Since January 2024, I can only identify two a-b-c three-wave patterns, with a turning point on April 16. Therefore, the first thing to understand is that there is currently no trend. Once the current wave completes, a new three-wave downward pattern may begin to form. The trend segment from April 16 may take the shape of a five-wave structure, but it is likely to remain corrective. In such circumstances, I cannot trust in a prolonged rise of the euro, but it could very well continue for several more months.

The EUR/USD exchange rate did not change on Thursday, but the U.S. session is just beginning, so it can be assumed that the main movements are still ahead. The last two days have been challenging for the U.S. dollar, although if you look only at the U.S. data without considering the market movements, things don't look that bad for the dollar.
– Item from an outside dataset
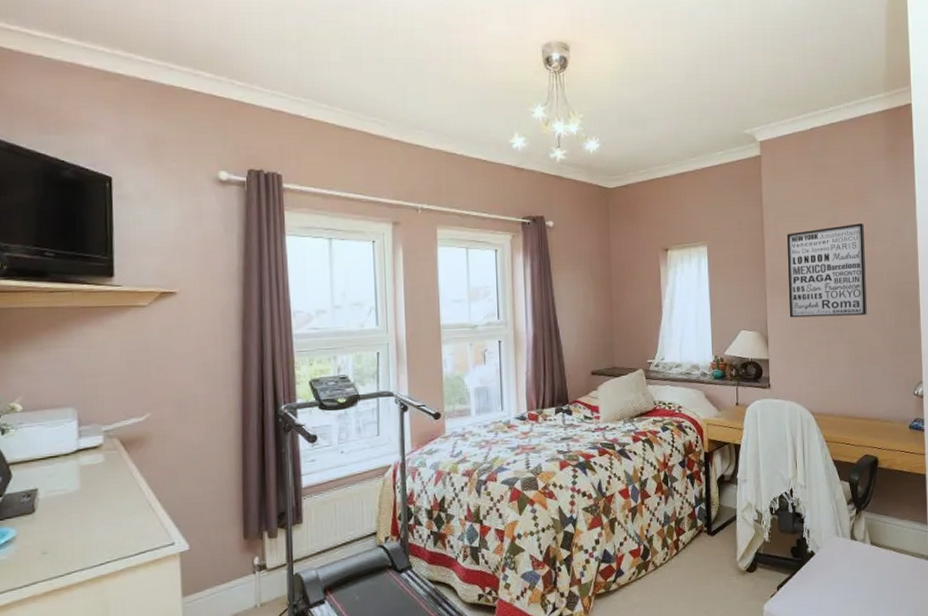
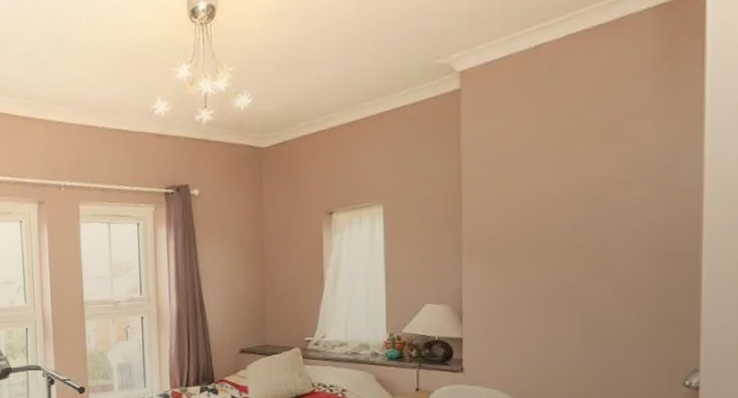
wall art: present [787,223,867,318] -> none [493,163,614,288]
The Producer Price Index (PPI) fell to 2.2% against market expectations of 2.3%, and inflation dropped to 2.9%, which is still quite high and far from the target level. Nevertheless, all types of inflation decreased, which is a reason to demand, with even greater intensity, that the Federal Reserve lowers rates on September 18.

"Demand" is the key word, not "wait," "allow," or "assume." The market has been demanding, not waiting, for some time. From January to June, it was waiting for rate cuts; since July, it has been demanding them. Currently, the probability of a 50-basis-point rate cut in September has decreased to 41.5%, and the probability of the rate remaining at its current level is zero. Over the past few days, the market has constantly changed its expectations regarding the magnitude of the rate cut. The probability of a 50-point round of easing has fluctuated up and down. This means that the market itself doesn't fully understand what to expect from the FOMC but continues to demand monetary policy easing. The structure within the assumed wave c is unclear, further complicating the situation.

General Conclusions

Based on the conducted analysis of EUR/USD, I conclude that the instrument continues to form a series of corrective structures. From the current positions, the increase may continue within the framework of a five-wave corrective structure, and the scenario with the formation of a downward wave d has been temporarily canceled. However, this does not mean that this wave cannot start forming today. Wave c is becoming more extended, although recent news casts doubt on the euro's ability to rise above the 10th figure. However, the market continues to sell the dollar under any circumstances, reacting to expectations of Federal Reserve rate cuts in September, November, December, and into 2025.

On a larger scale, it is also evident that the wave structure is becoming more complex. It is likely that we are in for an upward series of waves, but its length and structure are difficult to imagine at this point.

Key Principles of My Analysis:

  1. Wave structures should be simple and easy to interpret. Complex structures are challenging to trade and often undergo changes.
  2. If you are uncertain about what is happening in the market, it's better not to enter it.
  3. There is never 100% certainty in the direction of movement. Always remember to use protective Stop Loss orders.
  4. Wave analysis can be combined with other types of analysis and trading strategies.